Neuroleptic malignant syndrome

Joseph H Friedman MD (Dr. Friedman of the Alpert Medical School of Brown University and University of Rhode Island, and Director of the Movement Disorders Program of Butler Hospital, received research grants from Avid and NIH as a site investigator.)
Joseph Jankovic MD, editor. (Dr. Jankovic, Director of the Parkinson's Disease Center and Movement Disorders Clinic at Baylor College of Medicine, received research funding from Allergan, Allon, Ceregene, Chelsea, EMD Serono, Impax, Ipsen, Lundbeck, Medtronic, Merz, and Teva, and compensation for his services as a consultant or an advisory committee member by Allergan, Auspex, EMD Serono, Lundbeck, Merz, Neurocrine Biosciences, and Teva.)
Originally released August 31, 1995; last updated December 15, 2016; expires December 15, 2019

This article includes discussion of neuroleptic malignant syndrome and acute dopamine deficiency syndrome.
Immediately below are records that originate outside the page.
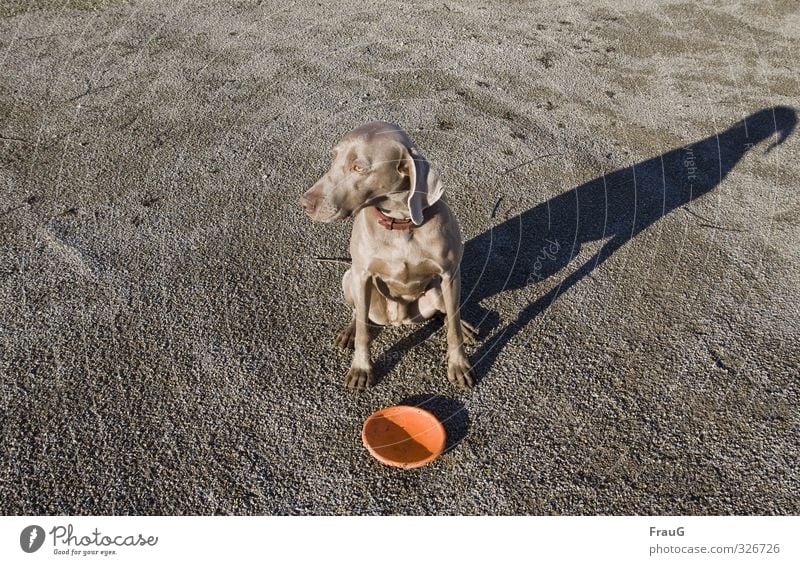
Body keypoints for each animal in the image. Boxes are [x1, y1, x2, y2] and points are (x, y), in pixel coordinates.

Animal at [300, 121, 476, 390]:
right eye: (333, 157)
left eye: (359, 167)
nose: (304, 203)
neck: (401, 223)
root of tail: (398, 320)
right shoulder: (362, 274)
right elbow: (363, 331)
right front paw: (361, 369)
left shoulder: (450, 274)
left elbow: (453, 325)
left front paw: (458, 364)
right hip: (349, 278)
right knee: (358, 313)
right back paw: (350, 331)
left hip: (436, 290)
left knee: (446, 311)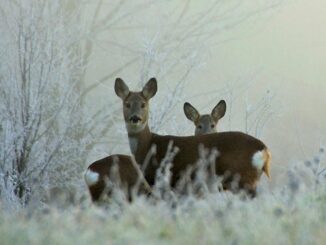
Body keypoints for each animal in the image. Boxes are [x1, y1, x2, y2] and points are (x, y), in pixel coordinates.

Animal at [114, 77, 270, 196]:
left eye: (143, 104)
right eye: (127, 104)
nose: (135, 118)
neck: (148, 146)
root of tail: (264, 149)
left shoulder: (159, 178)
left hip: (242, 178)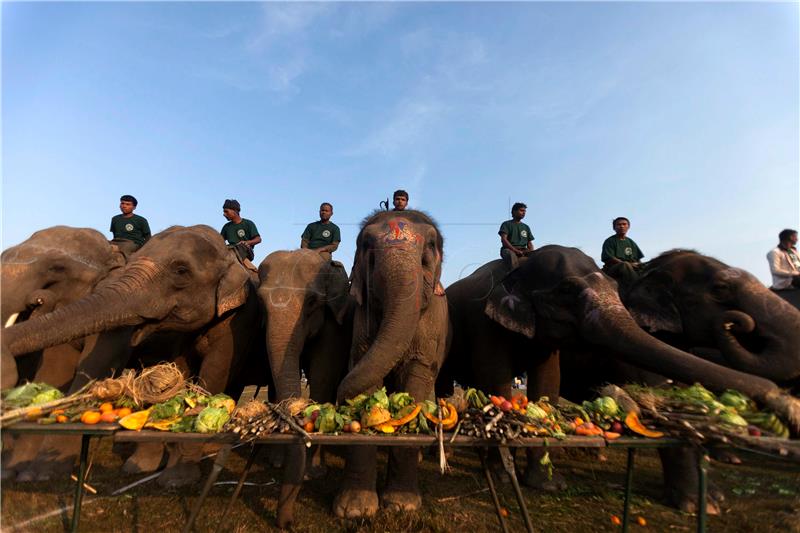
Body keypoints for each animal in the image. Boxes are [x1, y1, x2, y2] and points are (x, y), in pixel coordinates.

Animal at [3, 224, 266, 486]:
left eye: (181, 271)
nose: (37, 300)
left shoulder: (239, 318)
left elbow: (213, 372)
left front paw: (176, 479)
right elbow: (54, 369)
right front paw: (30, 473)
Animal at [256, 247, 350, 524]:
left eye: (311, 302)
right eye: (260, 303)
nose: (287, 523)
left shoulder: (334, 324)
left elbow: (322, 376)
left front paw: (313, 472)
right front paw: (277, 462)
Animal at [328, 209, 446, 520]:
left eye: (429, 250)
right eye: (367, 247)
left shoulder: (430, 325)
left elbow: (416, 381)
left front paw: (402, 505)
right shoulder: (363, 318)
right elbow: (363, 369)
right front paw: (354, 511)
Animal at [438, 245, 800, 512]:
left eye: (614, 290)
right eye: (721, 290)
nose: (783, 400)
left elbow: (548, 386)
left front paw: (548, 485)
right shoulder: (484, 322)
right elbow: (496, 380)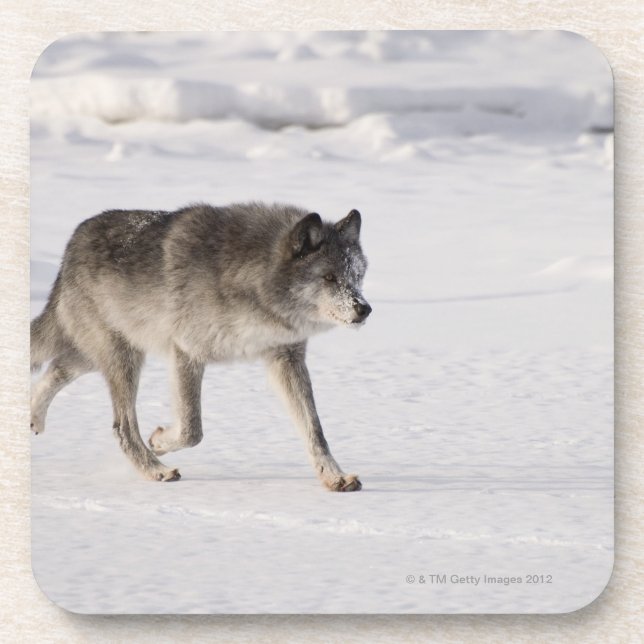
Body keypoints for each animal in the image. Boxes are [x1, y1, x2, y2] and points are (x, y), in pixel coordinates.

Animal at [30, 202, 371, 492]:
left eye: (356, 276)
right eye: (329, 277)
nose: (364, 309)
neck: (252, 278)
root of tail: (72, 245)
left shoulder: (286, 358)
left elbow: (315, 430)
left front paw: (334, 477)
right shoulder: (187, 352)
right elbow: (192, 429)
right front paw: (160, 441)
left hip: (104, 353)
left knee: (56, 367)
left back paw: (32, 417)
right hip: (122, 359)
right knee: (122, 427)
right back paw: (156, 471)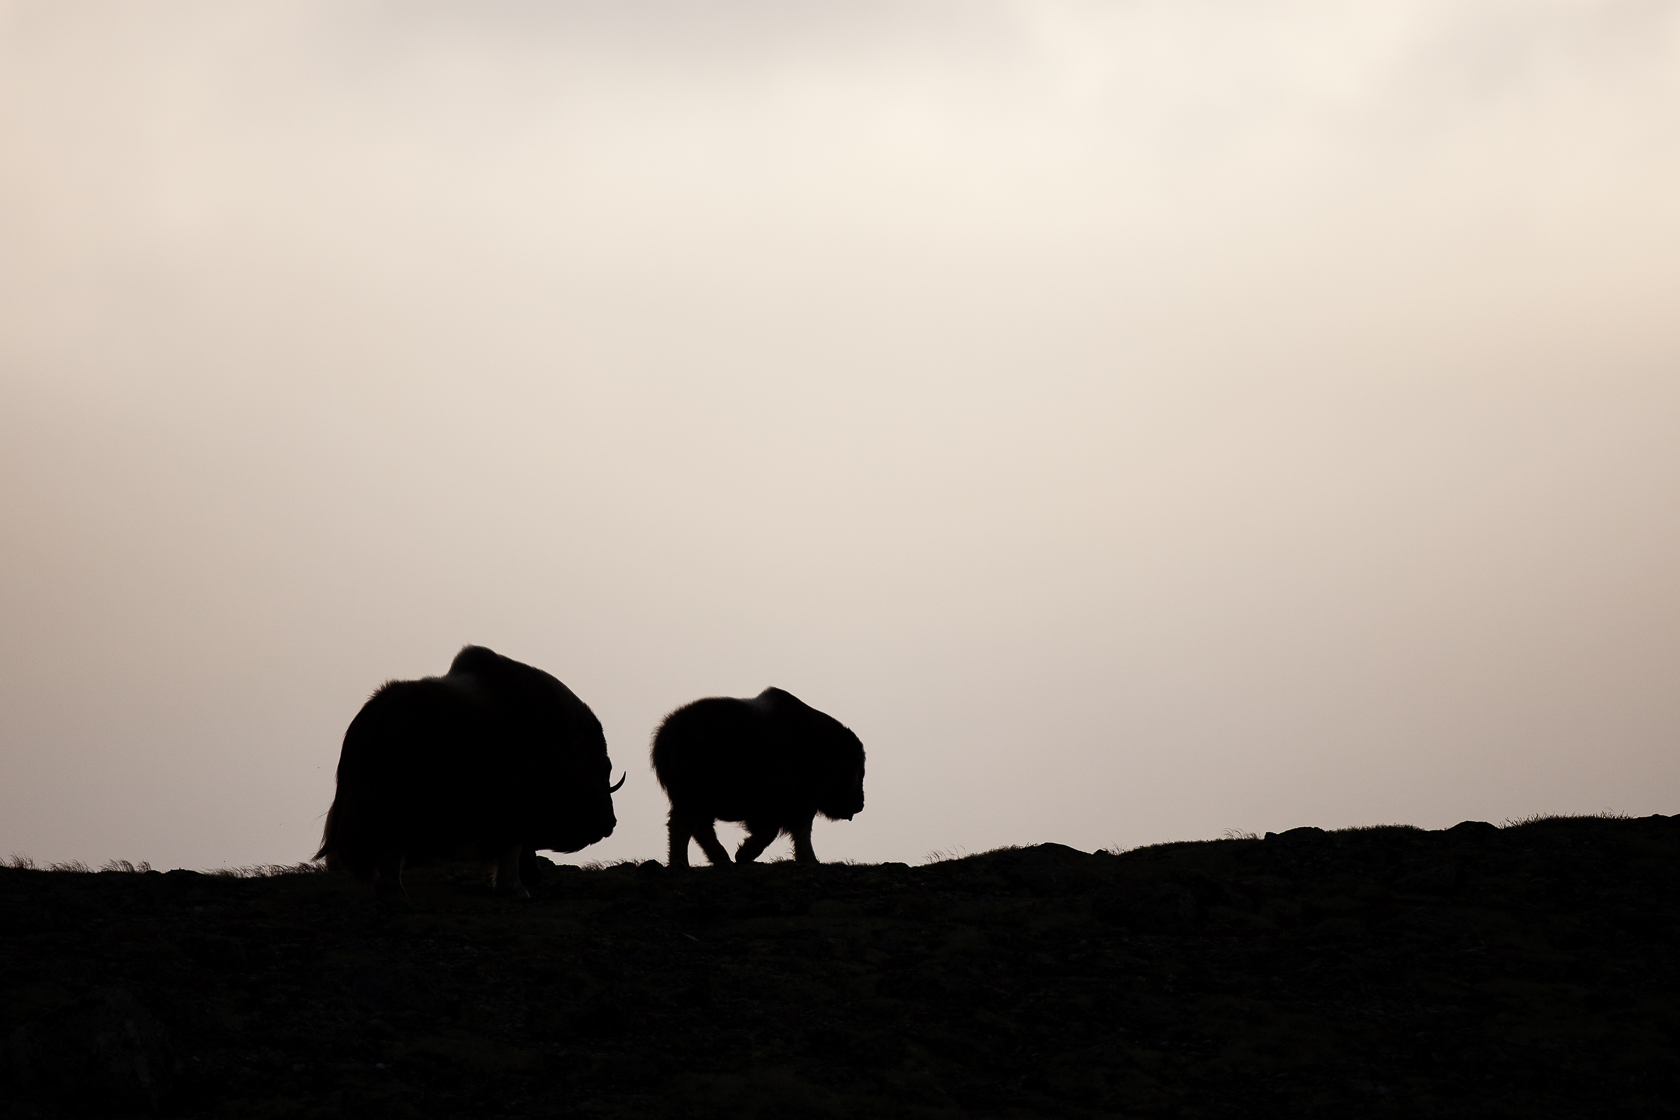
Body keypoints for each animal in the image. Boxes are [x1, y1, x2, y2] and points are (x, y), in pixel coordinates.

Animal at [312, 644, 621, 900]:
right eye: (603, 771)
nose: (611, 823)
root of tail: (375, 717)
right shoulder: (519, 811)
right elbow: (511, 850)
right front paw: (517, 889)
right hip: (403, 807)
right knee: (393, 845)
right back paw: (395, 889)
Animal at [648, 688, 866, 873]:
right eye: (859, 771)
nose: (861, 803)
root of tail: (667, 733)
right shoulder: (795, 803)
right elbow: (793, 832)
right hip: (694, 796)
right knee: (682, 825)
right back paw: (681, 863)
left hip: (699, 801)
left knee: (700, 827)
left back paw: (722, 859)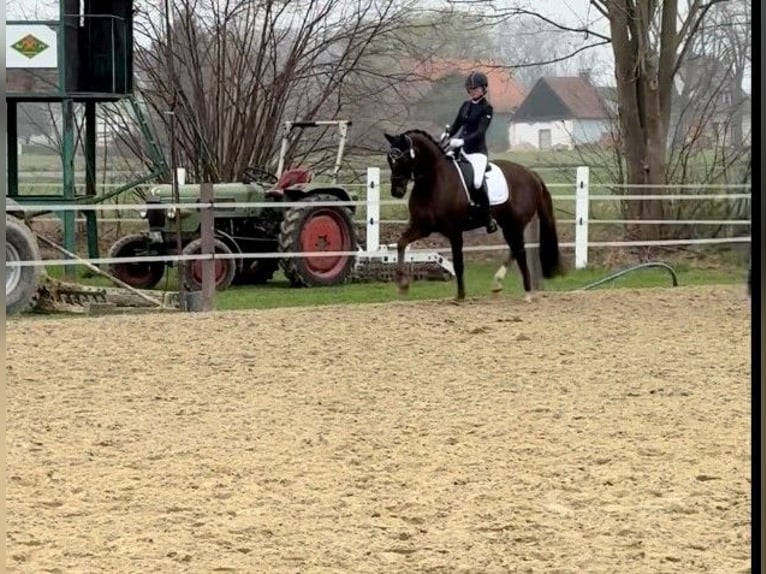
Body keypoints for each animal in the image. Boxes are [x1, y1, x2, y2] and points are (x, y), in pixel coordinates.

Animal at [388, 129, 568, 302]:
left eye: (402, 159)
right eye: (390, 160)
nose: (397, 191)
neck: (433, 181)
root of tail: (531, 173)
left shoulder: (454, 231)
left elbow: (458, 262)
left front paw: (460, 295)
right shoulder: (422, 227)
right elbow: (401, 243)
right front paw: (402, 285)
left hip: (515, 224)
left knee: (519, 251)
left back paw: (527, 293)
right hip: (508, 224)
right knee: (515, 249)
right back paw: (498, 284)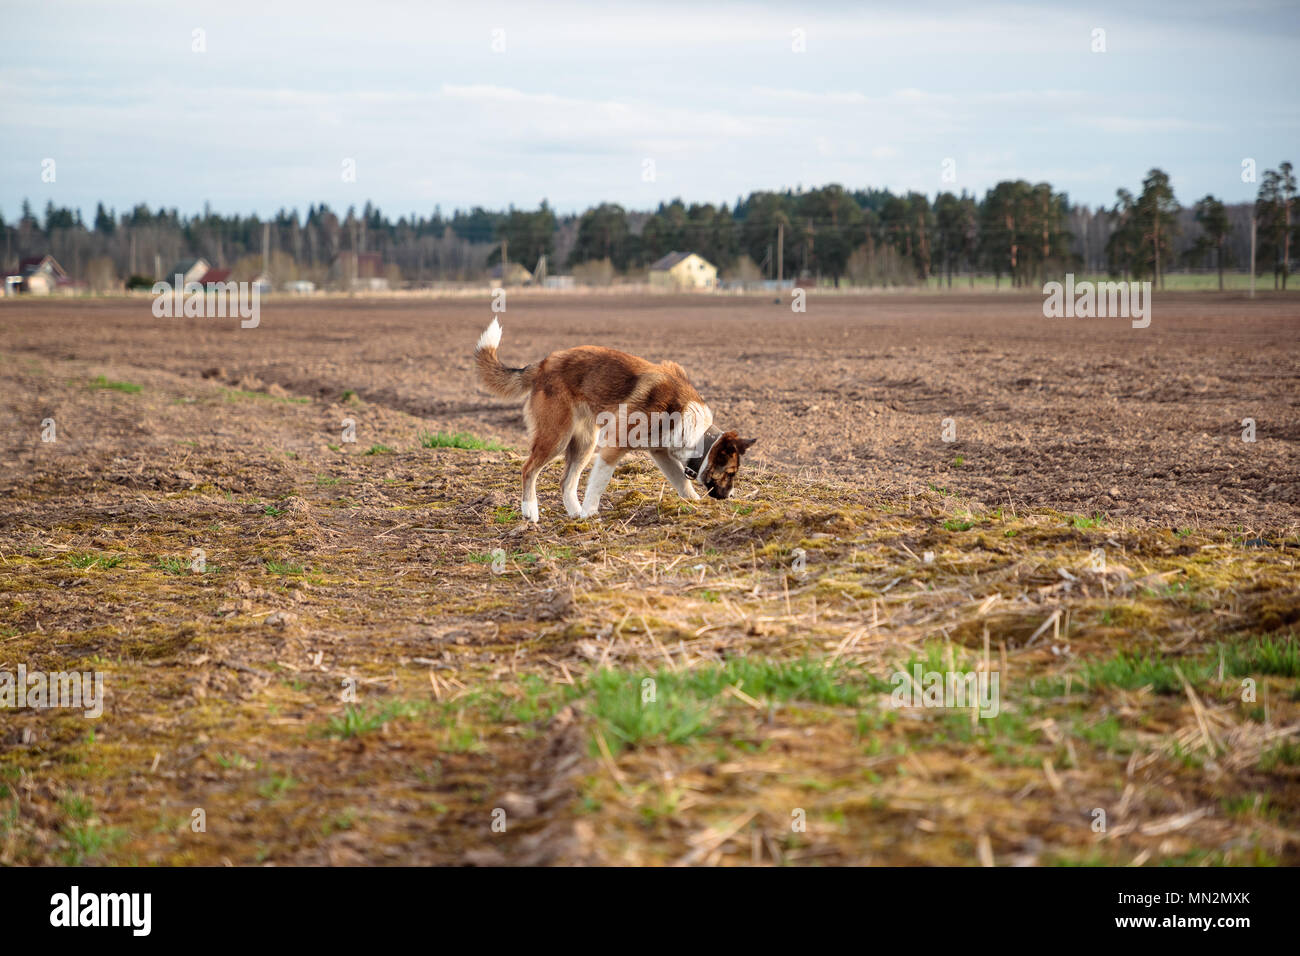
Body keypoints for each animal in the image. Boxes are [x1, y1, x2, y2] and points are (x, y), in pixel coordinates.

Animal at [473, 316, 759, 522]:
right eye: (730, 473)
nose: (730, 496)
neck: (691, 423)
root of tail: (542, 364)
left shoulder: (660, 451)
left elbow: (681, 481)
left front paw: (694, 504)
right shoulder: (615, 446)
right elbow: (599, 483)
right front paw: (590, 512)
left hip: (584, 443)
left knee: (566, 482)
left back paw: (574, 513)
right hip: (557, 437)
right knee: (528, 469)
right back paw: (531, 511)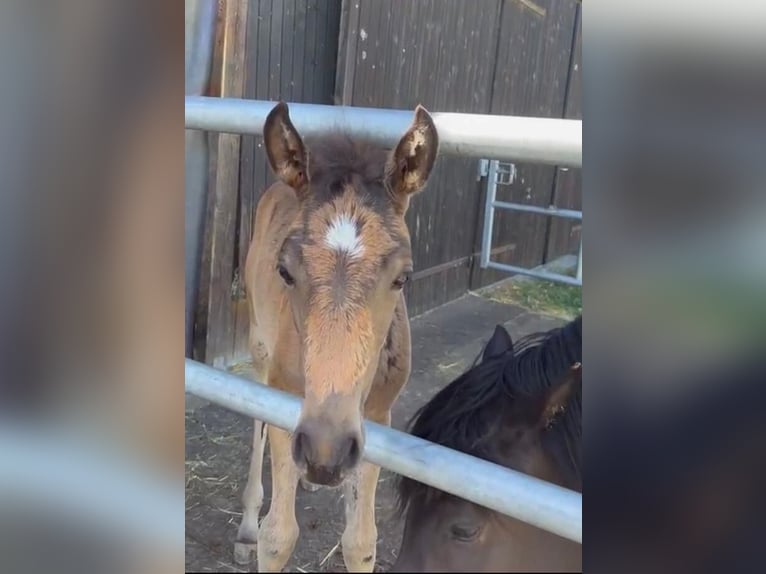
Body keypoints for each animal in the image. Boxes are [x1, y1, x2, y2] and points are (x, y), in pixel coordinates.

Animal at [237, 101, 440, 572]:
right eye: (284, 270)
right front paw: (262, 531)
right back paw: (249, 524)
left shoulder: (376, 419)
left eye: (403, 277)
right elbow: (278, 537)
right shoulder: (284, 395)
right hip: (259, 347)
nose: (324, 451)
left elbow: (361, 542)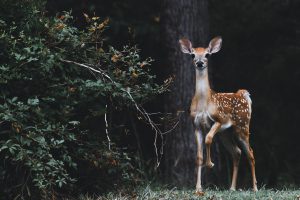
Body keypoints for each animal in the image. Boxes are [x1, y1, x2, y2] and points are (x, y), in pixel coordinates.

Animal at [178, 36, 258, 195]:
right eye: (192, 55)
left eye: (207, 54)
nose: (200, 62)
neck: (204, 103)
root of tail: (243, 94)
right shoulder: (196, 125)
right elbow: (198, 156)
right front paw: (198, 188)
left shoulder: (219, 120)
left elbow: (208, 139)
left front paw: (210, 164)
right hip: (225, 134)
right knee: (237, 152)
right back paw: (232, 188)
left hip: (242, 126)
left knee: (250, 153)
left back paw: (255, 188)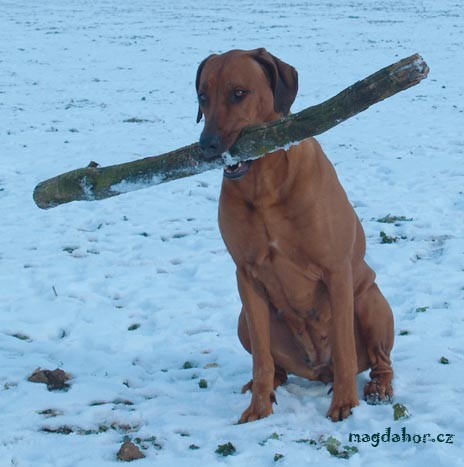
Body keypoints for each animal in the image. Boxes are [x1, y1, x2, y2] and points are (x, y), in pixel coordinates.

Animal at [194, 48, 394, 424]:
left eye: (238, 93)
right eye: (202, 96)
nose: (207, 146)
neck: (264, 186)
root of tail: (318, 371)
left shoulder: (336, 270)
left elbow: (344, 349)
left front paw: (345, 403)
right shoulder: (246, 275)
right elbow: (261, 358)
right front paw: (258, 408)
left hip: (371, 301)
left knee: (378, 361)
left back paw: (378, 387)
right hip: (243, 321)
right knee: (272, 363)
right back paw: (271, 381)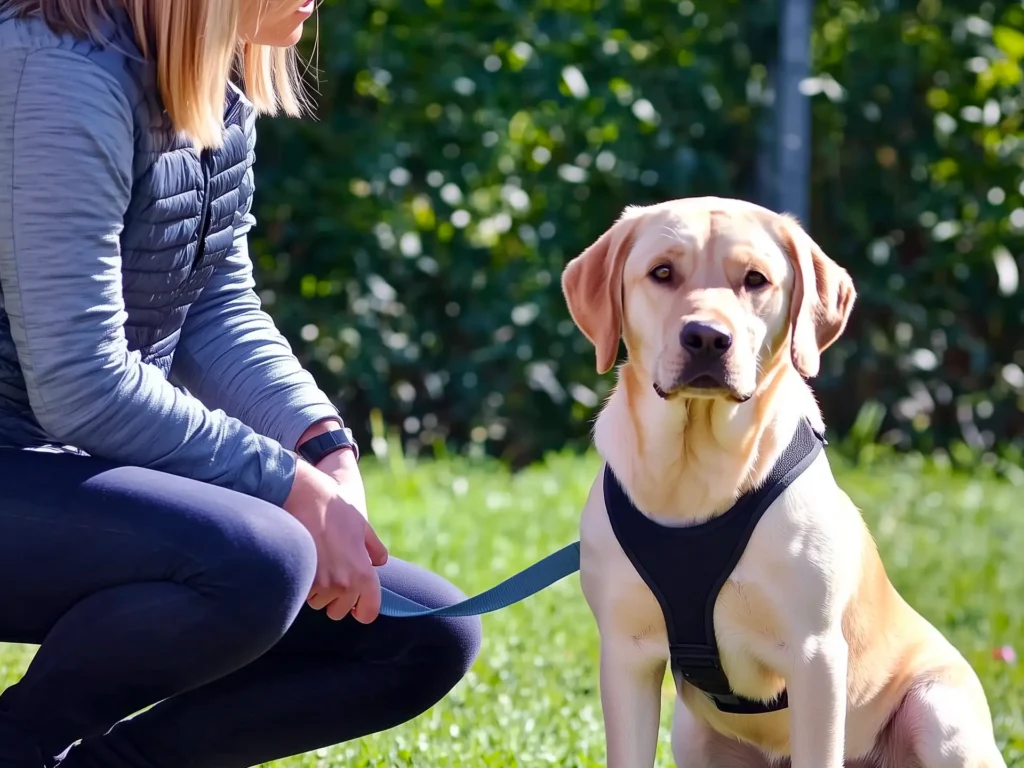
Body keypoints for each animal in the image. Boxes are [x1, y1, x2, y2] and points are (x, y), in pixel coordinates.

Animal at [561, 198, 999, 768]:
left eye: (755, 279)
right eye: (661, 272)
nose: (707, 337)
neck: (694, 471)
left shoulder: (815, 656)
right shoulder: (625, 653)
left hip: (940, 712)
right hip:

The foregoing terms may include synonyms, similar disorders, variations in usage, and abbreviations.

Overview

Neuroleptic malignant syndrome is an often mentioned, but not commonly seen, syndrome that occurs in a small percentage of otherwise healthy people taking antipsychotic medications, including the so-called “atypicals” or second-generation antipsychotics. It is potentially lethal and should be considered in anyone taking an antipsychotic drug who has fever or increased extrapyramidal signs, especially rigidity or decreased level of alertness, or a Parkinson disease patient who has stopped taking anti-Parkinson disease medications. It can be difficult to distinguish from the effects of a severe infection in someone taking a neuroleptic drug as well as from serotonin syndrome. In this article, the author reviews the clinical manifestations of neuroleptic malignant syndrome and presents suggested treatment. The little that is known of its pathophysiology is also reviewed.

Key points

 

• Neuroleptic malignant syndrome is a life-threatening condition that should be suspected in any patient taking a dopamine receptor-blocking drug who has a high fever or decline in level of alertness.

 

• A neuroleptic malignant-like syndrome may also occur in Parkinson disease patients who have sudden reductions in their anti-Parkinson disease medications.

 

• The diagnosis of neuroleptic malignant syndrome is clinical and may be impossible to distinguish from coincident infection. Both may be present.

 

• Although there are disagreements about treatment options, all would agree that the offending drug must be stopped. Most authors recommend adding a short course of dopamine-agonist medication, but some prefer dantrolene.

 

• Neuroleptic malignant syndrome has been reported with each of the atypical antipsychotics, including clozapine, the most atypical.

Historical note and terminology

First described in 1960 (Delay et al 1960) in French and in 1968 (Delay and Deniker 1968) in English, the neuroleptic malignant syndrome underwent a dramatic transformation in perception with the publication of a review article by Caroff in 1980 (Caroff 1980). Initially perceived as a rare complication of antipsychotic drugs, it is now known to be common enough that any neurologist, psychiatrist, or internist with a significant hospital-based consultative practice will see several cases over the course of a few years. A similar syndrome called lethal catatonia, occurring in untreated psychotic patients, has been recognized since the early 19th century (Mann et al 1986). The overlap between lethal catatonia and neuroleptic malignant syndrome has been the subject of debate, with evidence supporting the idea of some cases being related to catatonia (Lee 2007; Wijemanne and Jankovic 2015).

A related syndrome, “neuroleptic malignant-like syndrome,” occurs in Parkinson disease patients whose anti-Parkinson disease medications have been abruptly discontinued (Ikebe et al 2003) or reduced, even, in a case, by reduced absorption due to concomitant use of enteral nutrition (Bonnici et al 2010).